▶ _TASK TO CARRY OUT_
Copy each line below in which the string "робота" appears.

▶ _PROVIDED DATA_
▼

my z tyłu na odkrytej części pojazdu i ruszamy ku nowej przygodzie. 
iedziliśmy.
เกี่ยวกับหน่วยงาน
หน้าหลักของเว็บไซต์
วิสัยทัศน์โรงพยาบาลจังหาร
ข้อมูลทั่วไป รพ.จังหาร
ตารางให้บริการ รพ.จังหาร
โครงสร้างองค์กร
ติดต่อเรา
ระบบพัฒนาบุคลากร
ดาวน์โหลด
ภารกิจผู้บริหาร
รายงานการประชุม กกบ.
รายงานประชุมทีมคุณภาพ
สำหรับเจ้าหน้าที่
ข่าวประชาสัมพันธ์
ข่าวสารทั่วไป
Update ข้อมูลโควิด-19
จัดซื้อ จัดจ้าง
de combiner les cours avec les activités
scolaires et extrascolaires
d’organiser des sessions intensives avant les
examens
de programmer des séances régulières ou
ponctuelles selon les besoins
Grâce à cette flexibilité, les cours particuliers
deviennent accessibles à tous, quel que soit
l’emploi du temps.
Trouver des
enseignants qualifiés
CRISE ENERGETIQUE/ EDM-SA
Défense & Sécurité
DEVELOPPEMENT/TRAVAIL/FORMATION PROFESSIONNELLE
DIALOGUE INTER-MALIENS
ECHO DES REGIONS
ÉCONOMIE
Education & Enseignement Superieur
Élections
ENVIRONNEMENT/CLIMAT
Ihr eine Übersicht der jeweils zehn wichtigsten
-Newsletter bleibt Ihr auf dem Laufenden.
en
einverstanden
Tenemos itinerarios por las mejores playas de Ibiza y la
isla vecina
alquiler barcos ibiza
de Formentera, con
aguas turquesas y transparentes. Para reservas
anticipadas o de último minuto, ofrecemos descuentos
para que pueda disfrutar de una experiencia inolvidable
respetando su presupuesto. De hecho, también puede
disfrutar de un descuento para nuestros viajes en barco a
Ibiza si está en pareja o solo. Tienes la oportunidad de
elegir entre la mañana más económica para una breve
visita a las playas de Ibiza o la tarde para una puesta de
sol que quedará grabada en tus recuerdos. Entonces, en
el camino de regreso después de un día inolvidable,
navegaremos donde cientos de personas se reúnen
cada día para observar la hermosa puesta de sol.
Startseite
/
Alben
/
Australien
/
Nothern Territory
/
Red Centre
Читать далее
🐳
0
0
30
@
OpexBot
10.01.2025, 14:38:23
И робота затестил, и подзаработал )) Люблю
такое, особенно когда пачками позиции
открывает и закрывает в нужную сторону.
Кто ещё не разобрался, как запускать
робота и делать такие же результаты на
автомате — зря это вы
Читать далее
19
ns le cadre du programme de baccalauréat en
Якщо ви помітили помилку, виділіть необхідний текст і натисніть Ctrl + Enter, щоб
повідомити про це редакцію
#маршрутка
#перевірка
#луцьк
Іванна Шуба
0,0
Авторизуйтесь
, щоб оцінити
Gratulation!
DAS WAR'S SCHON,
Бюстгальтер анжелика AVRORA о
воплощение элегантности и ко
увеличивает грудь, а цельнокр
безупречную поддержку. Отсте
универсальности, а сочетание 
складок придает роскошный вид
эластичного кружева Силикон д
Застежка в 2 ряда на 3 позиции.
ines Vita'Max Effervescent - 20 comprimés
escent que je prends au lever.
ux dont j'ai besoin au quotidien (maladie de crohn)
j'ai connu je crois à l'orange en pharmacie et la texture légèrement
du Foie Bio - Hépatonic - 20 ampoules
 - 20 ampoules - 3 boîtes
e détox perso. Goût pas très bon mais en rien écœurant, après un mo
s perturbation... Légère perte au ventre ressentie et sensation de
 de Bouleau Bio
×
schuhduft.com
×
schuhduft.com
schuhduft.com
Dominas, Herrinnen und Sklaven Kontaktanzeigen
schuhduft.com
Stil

▲

▶ _RESULT OF THE TASK_
И робота затестил, и подзаработал )) Люблю
робота и делать такие же результаты на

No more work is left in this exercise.